DATA BELOW |
————
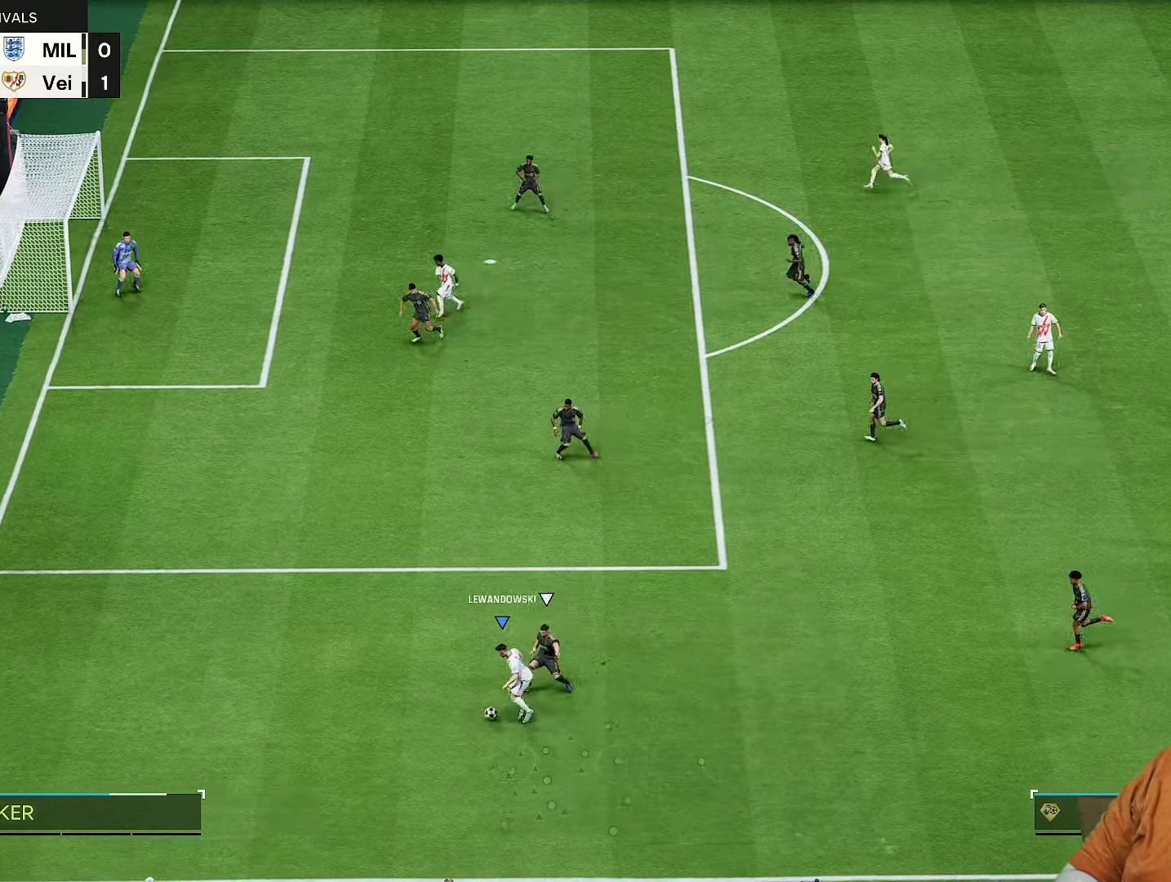
{"buttons": ["R2"], "left_stick": "up-left", "right_stick": "center", "events": [[100, "left_stick", "up-left"], [267, "R2", "down"], [267, "left_stick", "up"], [433, "left_stick", "up-left"]]}
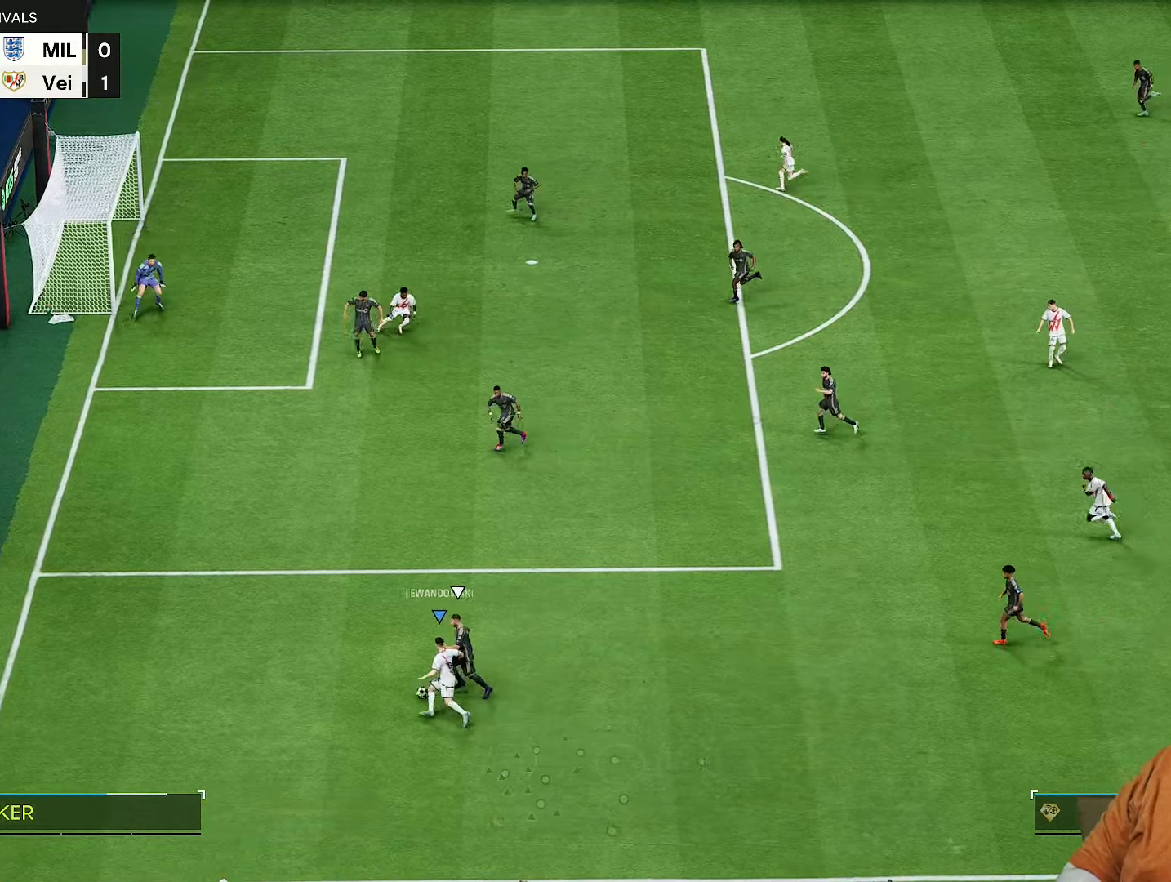
{"buttons": ["L2", "R2"], "left_stick": "up-left", "right_stick": "center", "events": [[283, "L2", "down"]]}
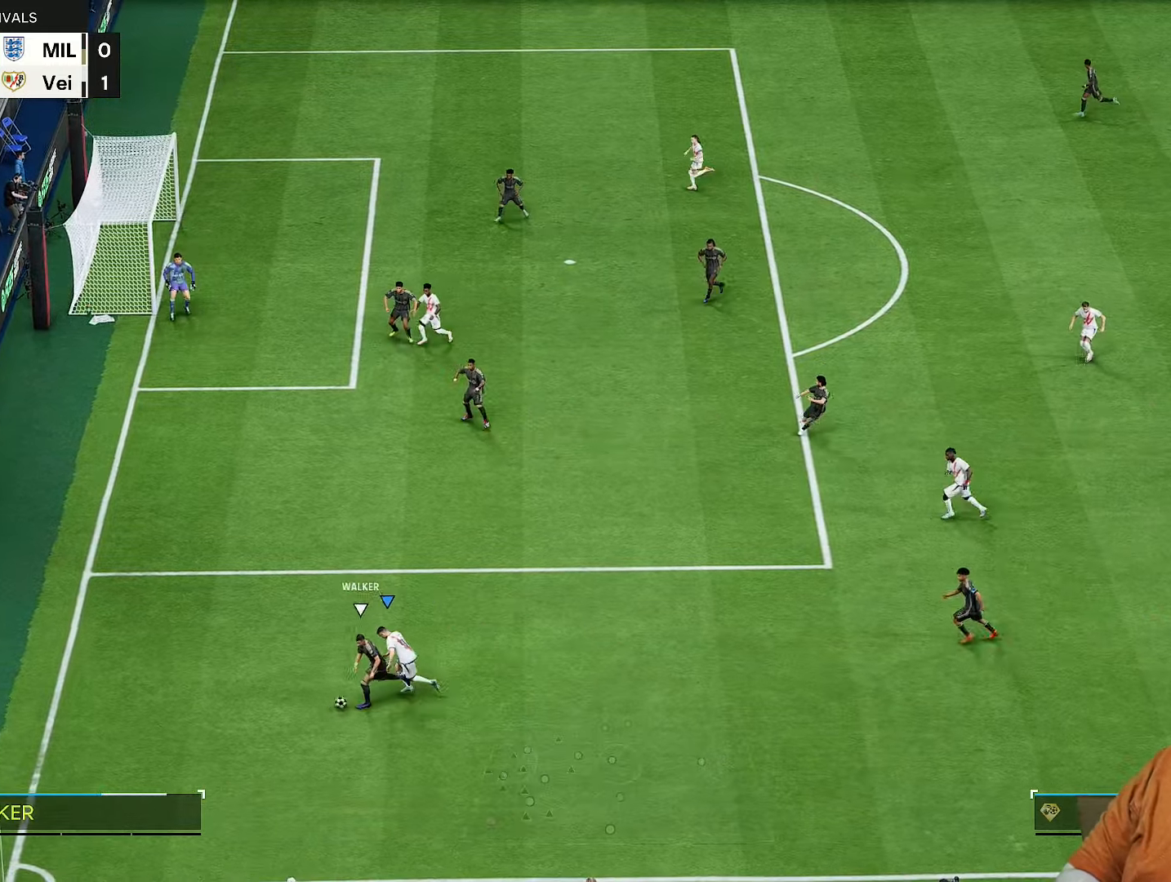
{"buttons": ["L2", "R2"], "left_stick": "down-left", "right_stick": "center", "events": [[200, "left_stick", "down-left"]]}
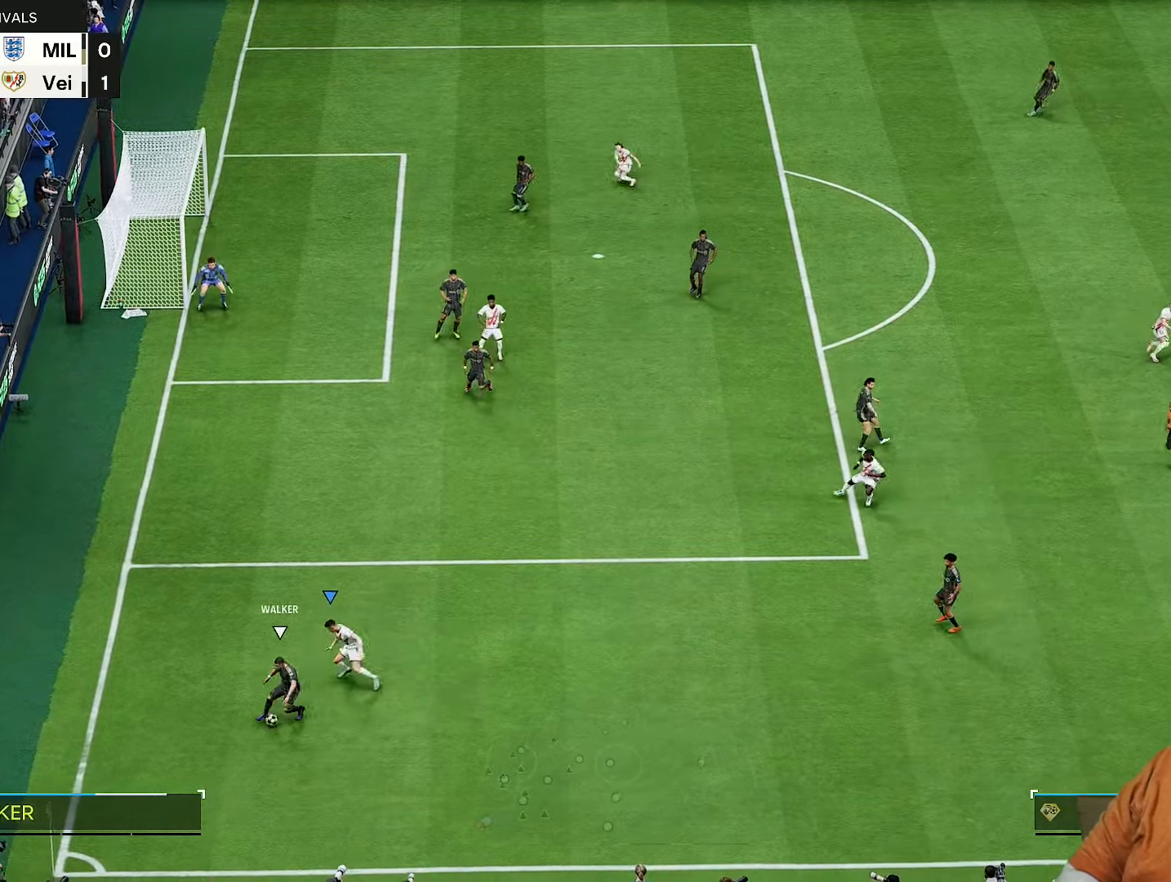
{"buttons": ["R2"], "left_stick": "down-right", "right_stick": "center", "events": [[33, "left_stick", "down"], [83, "L2", "up"], [200, "left_stick", "down-right"]]}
————
WHAT TO WORK ON |
Every line of the listing should be copied precisely, with images omitted.

EXERCISE OUTPUT |
{"buttons": ["R2"], "left_stick": "up-left", "right_stick": "center", "events": [[100, "left_stick", "up-left"], [267, "R2", "down"], [267, "left_stick", "up"], [433, "left_stick", "up-left"]]}
{"buttons": ["L2", "R2"], "left_stick": "up-left", "right_stick": "center", "events": [[283, "L2", "down"]]}
{"buttons": ["L2", "R2"], "left_stick": "down-left", "right_stick": "center", "events": [[200, "left_stick", "down-left"]]}
{"buttons": ["R2"], "left_stick": "down-right", "right_stick": "center", "events": [[33, "left_stick", "down"], [83, "L2", "up"], [200, "left_stick", "down-right"]]}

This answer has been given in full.